O fato ocorreu há sete anos, mas até hoje esses órgãos
funcionam apenas de segunda e sexta-feira, das 8 às 18 horas.
No pequeno espaço com grama,
três meninas brincam ao redor de uma árvore, enquanto um
casal as observa, com os olhos mais atentos a uma delas. "Vamos
perguntar sobre ela para a assistente social?", convida a mulher
ao marido.
"Não pode ser aquela
outra, de vermelho?, sugere a assistente ao casal. "É que
nós gostamos daquela mesmo. É pela semelhança com
a família do meu marido. Não pretendo contar depois sobre
a sua origem. Então, é melhor que ela seja parecida. Mas,
por que não pode?", questiona a mulher.
A assistente explica que nem todas
as crianças abrigadas estão livres para adoção.
Algumas estão aqui por determinação da Justiça.
Aquela menininha era maltratada pelos pais e está afastada de
casa até que o juiz decida se ela volta para a família
ou se é liberada para adoção.
"Nesse abrigo, tem cinco
irmãos, sendo três meninas e dois meninos. Muitos já
quiseram levar os mais novinhos, mas a Justiça proíbe
que eles sejam separados. Só que a mãe deles sempre vem
visitar. Mas toda vez ela está grávida", conta uma
das assistentes sociais para um casal que observa e comenta a semelhança
entre as crianças.
Outro casal, aparentemente com mais
de 45 anos de idade, observa um garotinho no berço. "Querida,
um menino. Deve ter menos de dois anos. Vamos conversar com a moça?",
sugere o homem à companheira, encantada com a possibilidade de
ser mãe, quando uma das funcionárias do abrigo se aproxima
e avisa sobre a não disponibilidade daquele bebê. "Ele
tem família. A mãe vem visitar de vez em quando. Quando
ela arrumar emprego, ela vem buscar o filho", esclareceu.

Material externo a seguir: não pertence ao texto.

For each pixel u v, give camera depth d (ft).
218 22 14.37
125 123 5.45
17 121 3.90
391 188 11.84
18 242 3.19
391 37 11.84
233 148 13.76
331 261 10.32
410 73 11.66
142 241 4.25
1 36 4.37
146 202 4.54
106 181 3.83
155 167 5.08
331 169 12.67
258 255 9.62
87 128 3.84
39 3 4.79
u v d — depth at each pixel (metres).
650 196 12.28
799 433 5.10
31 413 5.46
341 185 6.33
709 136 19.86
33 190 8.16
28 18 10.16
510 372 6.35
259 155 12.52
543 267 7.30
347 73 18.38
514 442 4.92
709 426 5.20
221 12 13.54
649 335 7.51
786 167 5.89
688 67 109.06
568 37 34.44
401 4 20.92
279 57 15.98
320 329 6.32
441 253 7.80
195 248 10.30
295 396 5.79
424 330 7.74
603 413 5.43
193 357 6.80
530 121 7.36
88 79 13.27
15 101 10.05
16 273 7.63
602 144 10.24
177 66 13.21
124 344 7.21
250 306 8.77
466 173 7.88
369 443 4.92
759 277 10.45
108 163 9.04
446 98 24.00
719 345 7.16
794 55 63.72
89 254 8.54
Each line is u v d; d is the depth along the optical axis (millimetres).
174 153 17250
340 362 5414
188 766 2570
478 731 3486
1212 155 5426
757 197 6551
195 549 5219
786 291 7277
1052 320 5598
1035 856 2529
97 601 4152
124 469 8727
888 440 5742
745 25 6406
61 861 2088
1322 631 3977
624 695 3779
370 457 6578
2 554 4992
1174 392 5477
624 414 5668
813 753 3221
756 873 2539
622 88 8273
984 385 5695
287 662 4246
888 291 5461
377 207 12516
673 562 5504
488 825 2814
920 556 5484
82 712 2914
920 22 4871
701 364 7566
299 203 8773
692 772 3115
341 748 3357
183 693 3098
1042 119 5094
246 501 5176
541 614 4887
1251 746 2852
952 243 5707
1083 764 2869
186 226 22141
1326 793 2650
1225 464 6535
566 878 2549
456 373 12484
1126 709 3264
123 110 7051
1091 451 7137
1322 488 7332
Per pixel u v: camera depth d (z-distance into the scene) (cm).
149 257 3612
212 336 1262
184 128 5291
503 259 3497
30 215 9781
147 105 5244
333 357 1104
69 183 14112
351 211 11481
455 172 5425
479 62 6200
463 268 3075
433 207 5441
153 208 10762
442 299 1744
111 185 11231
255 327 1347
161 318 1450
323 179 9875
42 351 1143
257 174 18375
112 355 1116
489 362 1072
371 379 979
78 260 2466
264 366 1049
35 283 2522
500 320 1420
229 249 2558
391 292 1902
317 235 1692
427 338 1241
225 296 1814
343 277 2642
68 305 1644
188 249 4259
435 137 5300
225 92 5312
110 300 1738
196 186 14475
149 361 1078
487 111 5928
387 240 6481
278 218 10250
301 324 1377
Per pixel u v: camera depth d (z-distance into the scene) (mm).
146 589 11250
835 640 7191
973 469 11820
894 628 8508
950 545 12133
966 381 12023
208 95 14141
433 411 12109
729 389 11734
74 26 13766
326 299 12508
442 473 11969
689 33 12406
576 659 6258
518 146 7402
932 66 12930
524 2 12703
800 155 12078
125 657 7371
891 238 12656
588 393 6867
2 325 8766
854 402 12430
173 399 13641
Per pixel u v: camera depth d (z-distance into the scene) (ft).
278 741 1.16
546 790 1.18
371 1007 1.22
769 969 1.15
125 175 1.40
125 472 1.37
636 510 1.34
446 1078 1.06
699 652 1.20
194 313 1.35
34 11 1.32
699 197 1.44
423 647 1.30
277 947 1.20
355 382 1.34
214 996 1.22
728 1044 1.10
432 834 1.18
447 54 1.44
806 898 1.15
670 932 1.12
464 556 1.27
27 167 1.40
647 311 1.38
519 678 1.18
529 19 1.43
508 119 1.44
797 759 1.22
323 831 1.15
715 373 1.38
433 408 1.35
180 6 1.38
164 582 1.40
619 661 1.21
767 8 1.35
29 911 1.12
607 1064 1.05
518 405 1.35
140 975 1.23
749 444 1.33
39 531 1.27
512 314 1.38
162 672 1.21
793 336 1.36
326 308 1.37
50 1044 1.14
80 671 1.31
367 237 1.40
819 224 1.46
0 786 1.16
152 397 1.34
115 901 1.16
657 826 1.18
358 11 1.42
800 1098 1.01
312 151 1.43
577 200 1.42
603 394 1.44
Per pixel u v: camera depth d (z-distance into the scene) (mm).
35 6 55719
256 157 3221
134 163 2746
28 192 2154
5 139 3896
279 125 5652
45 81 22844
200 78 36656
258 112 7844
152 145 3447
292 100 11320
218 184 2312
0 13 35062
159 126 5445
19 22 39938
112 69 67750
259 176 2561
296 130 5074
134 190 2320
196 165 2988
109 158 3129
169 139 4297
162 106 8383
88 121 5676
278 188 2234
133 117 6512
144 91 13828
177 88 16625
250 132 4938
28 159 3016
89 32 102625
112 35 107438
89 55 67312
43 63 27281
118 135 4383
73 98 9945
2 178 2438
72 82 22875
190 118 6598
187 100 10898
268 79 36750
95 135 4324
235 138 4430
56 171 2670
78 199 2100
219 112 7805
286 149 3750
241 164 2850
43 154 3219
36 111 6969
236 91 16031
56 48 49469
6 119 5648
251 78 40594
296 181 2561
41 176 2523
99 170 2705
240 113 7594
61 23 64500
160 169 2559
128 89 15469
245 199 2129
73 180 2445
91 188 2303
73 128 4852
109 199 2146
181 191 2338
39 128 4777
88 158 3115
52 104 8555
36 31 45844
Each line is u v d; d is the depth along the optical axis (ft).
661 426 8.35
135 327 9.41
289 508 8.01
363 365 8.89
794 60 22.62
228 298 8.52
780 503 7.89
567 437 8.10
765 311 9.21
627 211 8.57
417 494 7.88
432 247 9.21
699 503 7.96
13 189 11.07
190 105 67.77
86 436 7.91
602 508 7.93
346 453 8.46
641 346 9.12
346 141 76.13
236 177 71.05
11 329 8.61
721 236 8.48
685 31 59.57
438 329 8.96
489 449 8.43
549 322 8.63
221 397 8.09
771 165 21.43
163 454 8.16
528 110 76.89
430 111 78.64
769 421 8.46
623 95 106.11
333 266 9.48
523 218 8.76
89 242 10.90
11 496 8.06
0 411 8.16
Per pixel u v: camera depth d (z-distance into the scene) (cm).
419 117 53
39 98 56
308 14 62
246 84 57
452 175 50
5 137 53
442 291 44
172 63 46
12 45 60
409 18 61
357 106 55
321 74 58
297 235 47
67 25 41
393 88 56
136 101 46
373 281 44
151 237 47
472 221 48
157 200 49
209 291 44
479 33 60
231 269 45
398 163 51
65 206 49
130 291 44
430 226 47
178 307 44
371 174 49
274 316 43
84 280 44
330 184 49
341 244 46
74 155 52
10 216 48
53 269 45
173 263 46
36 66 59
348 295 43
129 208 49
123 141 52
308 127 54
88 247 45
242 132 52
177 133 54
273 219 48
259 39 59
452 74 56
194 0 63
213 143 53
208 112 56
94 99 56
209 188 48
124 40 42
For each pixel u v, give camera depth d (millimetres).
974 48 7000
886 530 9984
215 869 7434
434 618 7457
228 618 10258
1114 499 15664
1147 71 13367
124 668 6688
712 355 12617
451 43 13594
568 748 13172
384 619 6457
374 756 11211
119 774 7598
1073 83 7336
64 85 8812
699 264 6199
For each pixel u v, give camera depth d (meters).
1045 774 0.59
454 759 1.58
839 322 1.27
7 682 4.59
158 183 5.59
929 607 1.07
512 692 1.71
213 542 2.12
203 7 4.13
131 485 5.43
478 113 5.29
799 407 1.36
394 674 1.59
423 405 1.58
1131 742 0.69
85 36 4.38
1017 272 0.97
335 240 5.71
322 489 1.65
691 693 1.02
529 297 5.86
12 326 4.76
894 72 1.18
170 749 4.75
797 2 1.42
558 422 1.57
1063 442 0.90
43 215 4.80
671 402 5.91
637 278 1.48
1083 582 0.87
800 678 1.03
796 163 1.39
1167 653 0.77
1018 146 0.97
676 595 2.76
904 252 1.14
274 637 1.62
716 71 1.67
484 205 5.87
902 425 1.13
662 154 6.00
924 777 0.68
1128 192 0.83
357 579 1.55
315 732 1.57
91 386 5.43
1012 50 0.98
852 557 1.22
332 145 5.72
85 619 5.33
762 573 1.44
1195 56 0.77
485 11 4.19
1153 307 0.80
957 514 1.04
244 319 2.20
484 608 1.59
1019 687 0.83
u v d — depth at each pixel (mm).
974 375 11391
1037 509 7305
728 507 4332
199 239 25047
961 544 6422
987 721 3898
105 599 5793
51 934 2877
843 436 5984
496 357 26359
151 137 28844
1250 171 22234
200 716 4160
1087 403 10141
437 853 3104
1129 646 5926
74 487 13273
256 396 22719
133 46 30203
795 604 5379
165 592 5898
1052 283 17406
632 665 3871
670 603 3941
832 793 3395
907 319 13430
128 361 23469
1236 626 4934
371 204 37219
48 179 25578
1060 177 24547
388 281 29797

Já eram quase cinco da tarde.
Mais um dia de visitas chega ao fim. Os adultos, candidatos a pais,
foram esvaziando o local, deixando a sensação de fim de
festa para todos. Para mim, uma "falsa suposta mamãe",
era apenas o começo de um trabalho de denúncia, mais do
que jornalística, social.
Os semblantes das crianças esmorecidas
e, sem saber o porquê, mesmo que cativassem um casal visitante,
não podiam ser levadas ao ambiente familiar. Estão presas
à família de origem, que as deixaram ali. Seja para protegê-las
da pobreza, seja por determinação da Justiça devido
a maus-tratos e/ou negligência. A esperança de muitas crianças
é voltar para casa e de outras é nunca mais ver os pais,
que lhes causaram dor e humilhação.
Para que a visita não
mais seja o momento mais importante da semana é preciso cuidar
e curar a instituição família. É evidente
que muitos dos pais e mães violentos (as), por exemplo, foram
vítimas de maus-tratos na infância. Repetem suas histórias
e gritam por apoio, orientação e tratamento psicológico
e psiquiátrico, assim como aqueles que vivem qualquer vício.